Last Saturday, I took a workshop on curved piecing. I thought it would be hard to do… I can remember setting in sleeves and so on in my clothes-sewing days, and there was always much pinning and clipping of seams. But we all used these curved piecing templates to cut the pieces, and sewing it required only a pin at the beginning, centre and end of curve. I’m told that, with practice, no pins will be required at all. I think I’ll need lots of practice before that happens.
Admittedly, I messed up on my first try. It was going pretty well until I passed the midpoint of the curve. Then I started building up a fullness that I couldn’t seem to ease out. I ended up with a pucker right before the final pin. I think it came from allowing one of the fabrics to stretch too much as I sewed along the bias. The instructor suggested inserting a pin at the three-quarter point, and I did that the second time around, and that made the difference. After a couple more blocks, I started to get the feel for it, and left out the three quarter pin altogether.
The pattern we’re making is called “Moon in the Window” by Eliza’s Back Porch. I was thinking “Blue Moon”, and so picked Oriental fabrics that are in the blues and browns flavour. The background (including the sashing that will form the window frames) will be dark brown. I think it will look cool when done.

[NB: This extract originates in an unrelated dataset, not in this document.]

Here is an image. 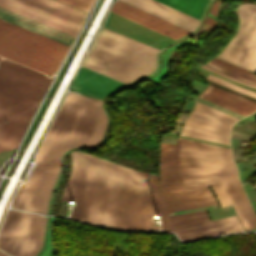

I finished all the “large moons” last night after the kids went to bed. Then I started cutting the fabrics for the small moons. If I can finish cutting tonight (maybe!) then I can start piecing. One of the other women in the workshop pieced little moons on Saturday, and she said it was harder to piece the little moons than the big moons — we’ll see. I hope it goes okay! My goal is to get all the moons pieced before Saturday, so I can work on the sashing for the second half of the workshop!
Ultimate goal: to have a quilt to hang in my front hall. This pattern is supposed to make a quilt that’s 60″x60″, which would be not quite big enough for a bed, but certainly big enough to fill the empty wall in our foyer.